From the first line of the data below through the line holding "(at 137.16 90.17)", output each line exactly and leave the pictures out.

(Design files in plain text)
********

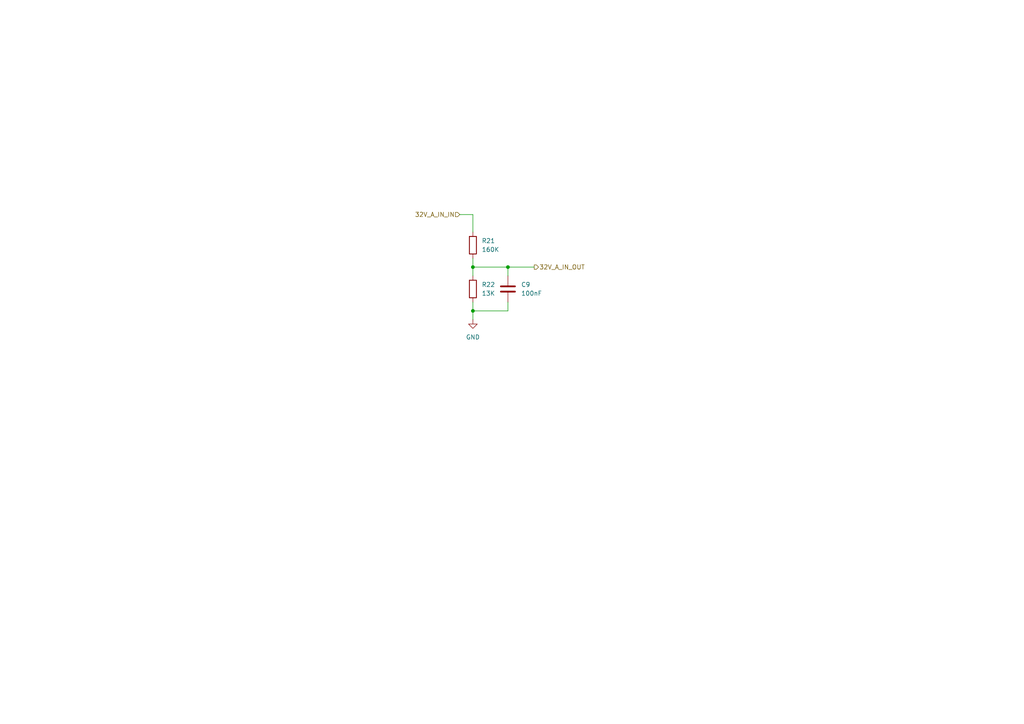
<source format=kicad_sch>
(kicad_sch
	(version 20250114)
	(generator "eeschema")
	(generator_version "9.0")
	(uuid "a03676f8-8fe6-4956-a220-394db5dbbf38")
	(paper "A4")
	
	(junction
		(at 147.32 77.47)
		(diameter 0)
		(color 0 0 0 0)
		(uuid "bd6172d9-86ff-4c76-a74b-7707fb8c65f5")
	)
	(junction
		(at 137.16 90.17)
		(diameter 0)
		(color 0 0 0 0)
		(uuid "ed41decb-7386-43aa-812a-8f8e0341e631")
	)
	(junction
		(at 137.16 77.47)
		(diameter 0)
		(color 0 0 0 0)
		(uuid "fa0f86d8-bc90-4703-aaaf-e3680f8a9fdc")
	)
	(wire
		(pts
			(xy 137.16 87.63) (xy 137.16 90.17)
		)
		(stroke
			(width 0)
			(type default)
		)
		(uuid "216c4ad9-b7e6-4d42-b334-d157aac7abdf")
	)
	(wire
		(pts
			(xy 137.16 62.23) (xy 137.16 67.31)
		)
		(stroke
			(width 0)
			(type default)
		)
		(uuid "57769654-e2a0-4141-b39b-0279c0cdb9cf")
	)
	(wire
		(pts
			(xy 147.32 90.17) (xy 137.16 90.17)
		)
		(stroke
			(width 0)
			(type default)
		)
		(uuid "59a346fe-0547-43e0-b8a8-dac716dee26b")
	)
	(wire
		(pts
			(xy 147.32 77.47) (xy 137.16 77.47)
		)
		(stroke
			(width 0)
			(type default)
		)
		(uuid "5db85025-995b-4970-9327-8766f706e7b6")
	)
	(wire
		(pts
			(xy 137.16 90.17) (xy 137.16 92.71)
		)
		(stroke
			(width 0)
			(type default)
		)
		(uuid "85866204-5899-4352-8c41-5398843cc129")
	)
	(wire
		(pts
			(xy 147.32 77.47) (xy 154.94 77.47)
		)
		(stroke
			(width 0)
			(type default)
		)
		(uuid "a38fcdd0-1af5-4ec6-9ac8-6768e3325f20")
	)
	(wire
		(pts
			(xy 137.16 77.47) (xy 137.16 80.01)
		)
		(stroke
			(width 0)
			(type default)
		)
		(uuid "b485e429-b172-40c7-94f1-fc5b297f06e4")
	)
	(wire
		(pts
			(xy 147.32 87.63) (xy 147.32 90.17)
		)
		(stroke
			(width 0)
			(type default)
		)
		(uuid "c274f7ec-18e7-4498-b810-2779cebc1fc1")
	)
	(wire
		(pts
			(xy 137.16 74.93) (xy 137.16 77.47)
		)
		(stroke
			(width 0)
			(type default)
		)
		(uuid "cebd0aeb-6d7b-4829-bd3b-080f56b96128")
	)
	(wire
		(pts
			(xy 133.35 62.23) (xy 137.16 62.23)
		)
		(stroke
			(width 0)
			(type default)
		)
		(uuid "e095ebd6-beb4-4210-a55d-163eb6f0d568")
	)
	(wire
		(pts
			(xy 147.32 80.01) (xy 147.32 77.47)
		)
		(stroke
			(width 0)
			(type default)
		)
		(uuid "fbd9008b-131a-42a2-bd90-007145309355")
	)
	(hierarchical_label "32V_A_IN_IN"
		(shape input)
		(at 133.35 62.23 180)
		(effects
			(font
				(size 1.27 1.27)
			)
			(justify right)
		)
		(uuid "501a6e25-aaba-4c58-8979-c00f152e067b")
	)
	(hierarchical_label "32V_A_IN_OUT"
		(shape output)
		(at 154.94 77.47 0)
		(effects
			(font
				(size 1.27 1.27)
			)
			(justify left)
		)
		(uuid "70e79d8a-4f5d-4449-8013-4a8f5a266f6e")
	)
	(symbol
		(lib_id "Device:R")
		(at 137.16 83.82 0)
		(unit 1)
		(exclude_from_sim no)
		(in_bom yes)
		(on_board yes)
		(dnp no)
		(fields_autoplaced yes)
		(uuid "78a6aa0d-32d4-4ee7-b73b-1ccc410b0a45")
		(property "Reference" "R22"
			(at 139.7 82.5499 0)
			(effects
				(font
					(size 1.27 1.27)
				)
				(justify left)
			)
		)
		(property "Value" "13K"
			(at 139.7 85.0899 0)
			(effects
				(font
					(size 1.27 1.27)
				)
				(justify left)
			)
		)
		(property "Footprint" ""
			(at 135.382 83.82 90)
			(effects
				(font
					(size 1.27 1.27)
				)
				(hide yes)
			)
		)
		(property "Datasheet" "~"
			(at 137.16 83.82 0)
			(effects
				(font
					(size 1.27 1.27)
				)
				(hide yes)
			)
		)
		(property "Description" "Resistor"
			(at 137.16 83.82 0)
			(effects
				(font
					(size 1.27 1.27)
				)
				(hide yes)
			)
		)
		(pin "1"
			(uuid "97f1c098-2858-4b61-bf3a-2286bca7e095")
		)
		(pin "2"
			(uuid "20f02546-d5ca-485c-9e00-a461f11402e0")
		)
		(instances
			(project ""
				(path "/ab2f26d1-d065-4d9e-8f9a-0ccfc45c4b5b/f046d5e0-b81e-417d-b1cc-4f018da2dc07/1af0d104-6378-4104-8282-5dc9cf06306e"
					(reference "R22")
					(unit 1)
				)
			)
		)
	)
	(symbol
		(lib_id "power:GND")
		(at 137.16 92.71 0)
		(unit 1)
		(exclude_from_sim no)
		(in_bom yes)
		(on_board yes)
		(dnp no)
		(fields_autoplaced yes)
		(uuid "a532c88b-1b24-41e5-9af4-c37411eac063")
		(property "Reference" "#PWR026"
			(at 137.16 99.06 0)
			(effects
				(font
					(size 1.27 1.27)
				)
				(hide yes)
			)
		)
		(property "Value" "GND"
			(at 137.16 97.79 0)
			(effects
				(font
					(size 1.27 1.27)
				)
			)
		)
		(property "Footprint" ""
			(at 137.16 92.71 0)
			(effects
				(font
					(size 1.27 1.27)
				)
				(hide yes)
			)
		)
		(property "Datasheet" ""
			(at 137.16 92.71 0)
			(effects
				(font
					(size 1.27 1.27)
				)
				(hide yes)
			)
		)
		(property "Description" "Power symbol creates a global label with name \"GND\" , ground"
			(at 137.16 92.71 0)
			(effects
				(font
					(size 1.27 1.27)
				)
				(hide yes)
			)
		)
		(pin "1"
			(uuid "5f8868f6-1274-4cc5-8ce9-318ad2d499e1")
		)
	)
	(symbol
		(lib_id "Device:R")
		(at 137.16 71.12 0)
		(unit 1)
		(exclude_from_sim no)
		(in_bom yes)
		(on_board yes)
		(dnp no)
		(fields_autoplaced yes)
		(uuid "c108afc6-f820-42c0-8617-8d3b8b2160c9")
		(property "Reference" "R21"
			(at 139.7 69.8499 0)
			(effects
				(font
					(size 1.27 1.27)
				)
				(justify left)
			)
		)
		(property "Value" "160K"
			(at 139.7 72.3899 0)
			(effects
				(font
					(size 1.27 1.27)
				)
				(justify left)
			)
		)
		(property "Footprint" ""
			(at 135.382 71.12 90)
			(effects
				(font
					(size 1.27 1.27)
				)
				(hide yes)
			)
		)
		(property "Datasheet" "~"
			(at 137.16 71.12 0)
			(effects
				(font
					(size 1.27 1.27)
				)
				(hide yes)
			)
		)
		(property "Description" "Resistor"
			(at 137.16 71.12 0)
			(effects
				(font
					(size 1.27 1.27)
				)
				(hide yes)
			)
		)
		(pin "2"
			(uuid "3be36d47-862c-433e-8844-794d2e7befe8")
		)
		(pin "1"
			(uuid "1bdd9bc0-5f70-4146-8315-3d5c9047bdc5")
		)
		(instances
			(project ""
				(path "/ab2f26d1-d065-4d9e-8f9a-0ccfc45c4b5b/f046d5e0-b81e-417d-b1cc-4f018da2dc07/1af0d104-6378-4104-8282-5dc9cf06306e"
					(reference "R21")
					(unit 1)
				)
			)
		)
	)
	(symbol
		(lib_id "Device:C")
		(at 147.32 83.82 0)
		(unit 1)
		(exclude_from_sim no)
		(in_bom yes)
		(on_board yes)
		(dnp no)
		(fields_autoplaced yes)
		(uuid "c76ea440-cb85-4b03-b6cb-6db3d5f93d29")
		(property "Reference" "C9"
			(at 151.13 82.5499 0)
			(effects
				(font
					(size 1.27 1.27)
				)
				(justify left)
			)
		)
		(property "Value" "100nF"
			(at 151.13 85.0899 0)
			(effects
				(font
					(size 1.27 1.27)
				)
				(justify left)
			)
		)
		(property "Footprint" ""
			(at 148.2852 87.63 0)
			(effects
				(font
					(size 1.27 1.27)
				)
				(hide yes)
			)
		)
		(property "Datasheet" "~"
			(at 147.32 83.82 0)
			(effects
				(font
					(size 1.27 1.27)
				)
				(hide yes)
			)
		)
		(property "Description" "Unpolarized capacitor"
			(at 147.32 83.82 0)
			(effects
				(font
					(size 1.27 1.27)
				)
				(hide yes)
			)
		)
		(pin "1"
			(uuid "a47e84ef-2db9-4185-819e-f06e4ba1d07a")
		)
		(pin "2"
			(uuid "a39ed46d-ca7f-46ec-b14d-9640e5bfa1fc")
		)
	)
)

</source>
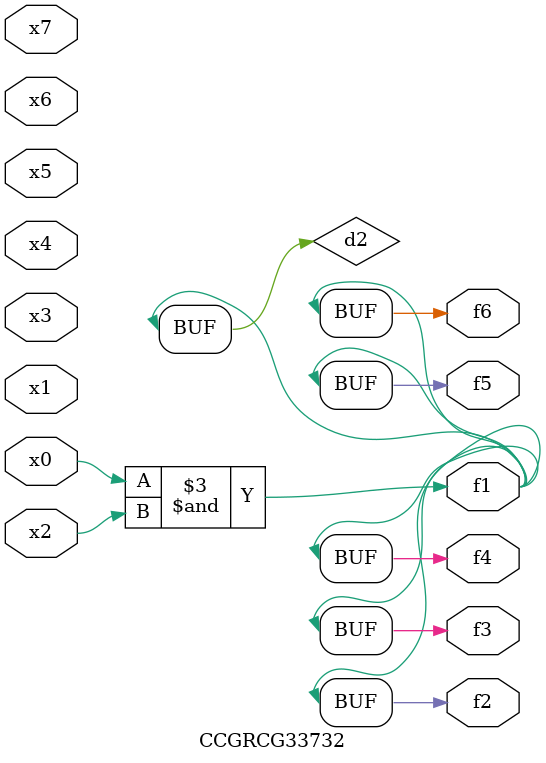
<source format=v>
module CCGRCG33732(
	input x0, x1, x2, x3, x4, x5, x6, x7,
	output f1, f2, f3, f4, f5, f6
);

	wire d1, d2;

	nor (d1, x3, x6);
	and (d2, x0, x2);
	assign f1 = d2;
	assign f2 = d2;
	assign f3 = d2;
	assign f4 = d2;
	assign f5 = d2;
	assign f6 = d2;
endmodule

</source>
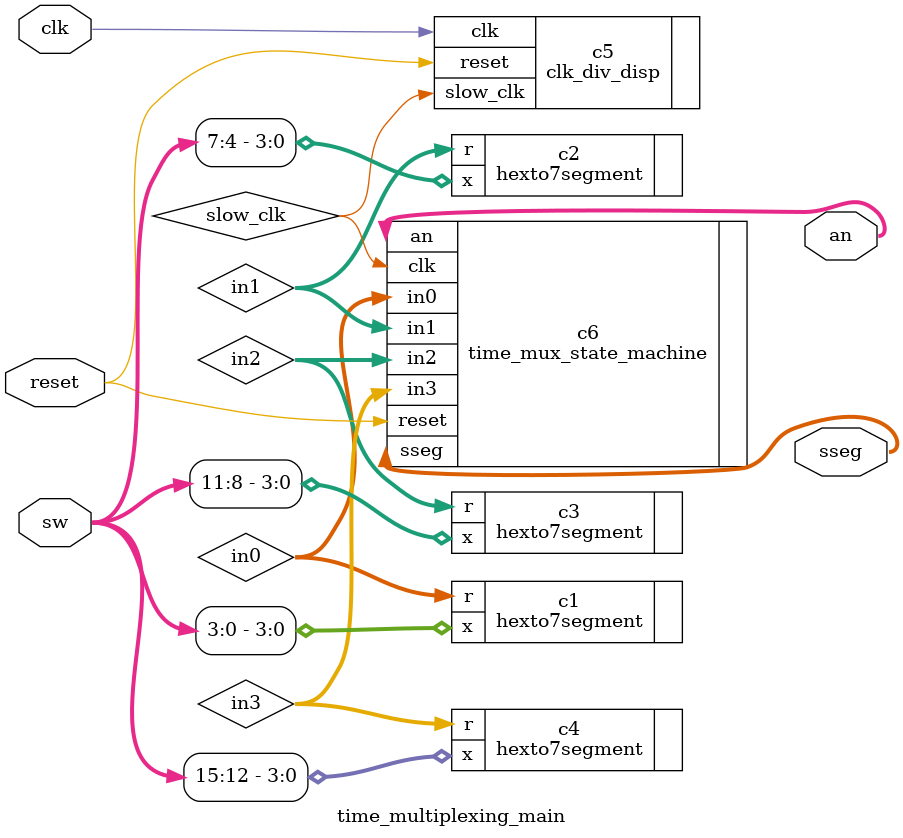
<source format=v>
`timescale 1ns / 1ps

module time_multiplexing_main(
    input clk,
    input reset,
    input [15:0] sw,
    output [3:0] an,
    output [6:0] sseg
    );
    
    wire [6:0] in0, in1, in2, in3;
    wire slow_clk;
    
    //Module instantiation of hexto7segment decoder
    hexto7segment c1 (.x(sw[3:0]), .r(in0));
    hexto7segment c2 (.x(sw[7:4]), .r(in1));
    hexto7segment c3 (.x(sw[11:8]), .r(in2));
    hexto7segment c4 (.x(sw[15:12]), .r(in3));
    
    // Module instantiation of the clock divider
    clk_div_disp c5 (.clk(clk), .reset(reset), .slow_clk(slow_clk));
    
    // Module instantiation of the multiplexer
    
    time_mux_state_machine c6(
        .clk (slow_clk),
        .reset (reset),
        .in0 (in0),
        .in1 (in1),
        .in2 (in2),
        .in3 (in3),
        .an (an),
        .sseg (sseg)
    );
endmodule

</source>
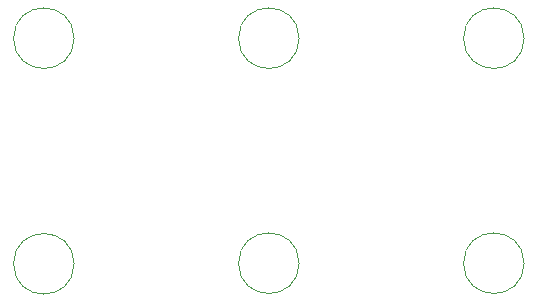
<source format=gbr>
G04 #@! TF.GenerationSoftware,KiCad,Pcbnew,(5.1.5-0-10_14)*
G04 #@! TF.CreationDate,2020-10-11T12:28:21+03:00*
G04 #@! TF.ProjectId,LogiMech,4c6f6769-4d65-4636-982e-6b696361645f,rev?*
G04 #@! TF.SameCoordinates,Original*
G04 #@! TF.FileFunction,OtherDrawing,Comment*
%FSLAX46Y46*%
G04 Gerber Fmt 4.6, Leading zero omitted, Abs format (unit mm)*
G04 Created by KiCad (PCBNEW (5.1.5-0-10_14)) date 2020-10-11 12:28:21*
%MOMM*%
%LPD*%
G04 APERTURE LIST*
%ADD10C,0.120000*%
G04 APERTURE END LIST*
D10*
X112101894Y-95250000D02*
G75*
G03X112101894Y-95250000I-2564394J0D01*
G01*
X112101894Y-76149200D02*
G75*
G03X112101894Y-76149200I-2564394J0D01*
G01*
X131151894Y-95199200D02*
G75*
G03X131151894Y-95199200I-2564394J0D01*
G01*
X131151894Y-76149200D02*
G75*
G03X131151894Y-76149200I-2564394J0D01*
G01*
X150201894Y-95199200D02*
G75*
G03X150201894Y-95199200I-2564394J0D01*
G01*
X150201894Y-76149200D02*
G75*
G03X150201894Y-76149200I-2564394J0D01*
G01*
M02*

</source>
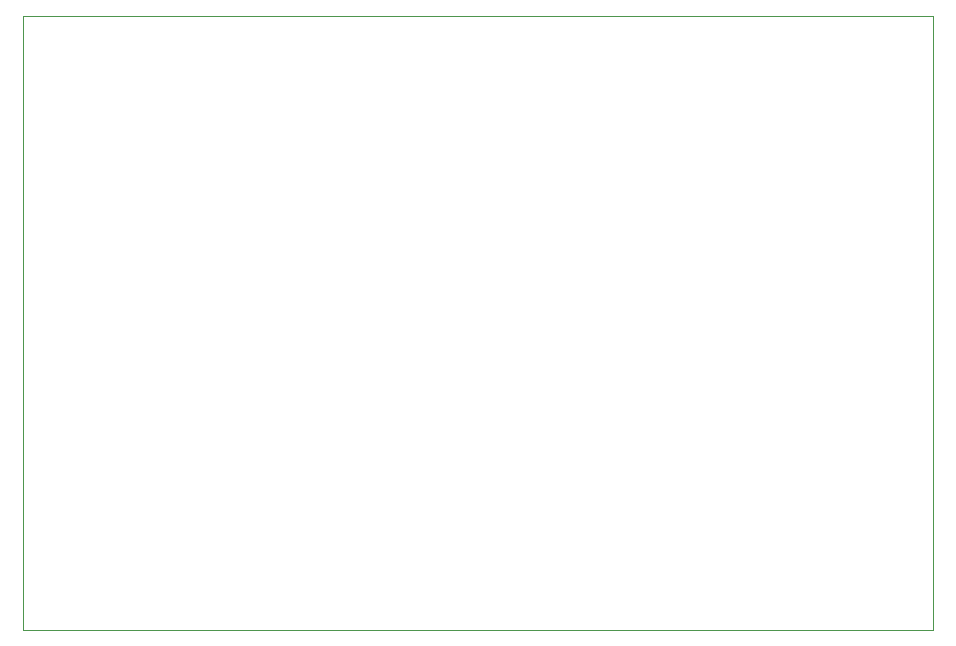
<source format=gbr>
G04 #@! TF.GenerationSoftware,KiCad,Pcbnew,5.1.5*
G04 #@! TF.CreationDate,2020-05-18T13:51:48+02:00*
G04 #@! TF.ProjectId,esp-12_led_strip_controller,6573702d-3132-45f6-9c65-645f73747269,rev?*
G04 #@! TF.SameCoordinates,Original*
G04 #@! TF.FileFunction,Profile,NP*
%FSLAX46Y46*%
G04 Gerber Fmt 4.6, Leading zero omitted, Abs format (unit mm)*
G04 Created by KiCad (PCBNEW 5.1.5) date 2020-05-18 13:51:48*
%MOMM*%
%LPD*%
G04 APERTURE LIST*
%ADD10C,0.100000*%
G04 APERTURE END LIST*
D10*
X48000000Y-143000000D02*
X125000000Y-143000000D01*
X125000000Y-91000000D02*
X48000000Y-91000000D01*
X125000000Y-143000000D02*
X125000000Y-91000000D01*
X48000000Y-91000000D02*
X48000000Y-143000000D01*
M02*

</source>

********

> Reply:
<source format=kicad_sch>
(kicad_sch
	(version 20250114)
	(generator "eeschema")
	(generator_version "9.0")
	(uuid "a03676f8-8fe6-4956-a220-394db5dbbf38")
	(paper "A4")
	
	(junction
		(at 147.32 77.47)
		(diameter 0)
		(color 0 0 0 0)
		(uuid "bd6172d9-86ff-4c76-a74b-7707fb8c65f5")
	)
	(junction
		(at 137.16 90.17)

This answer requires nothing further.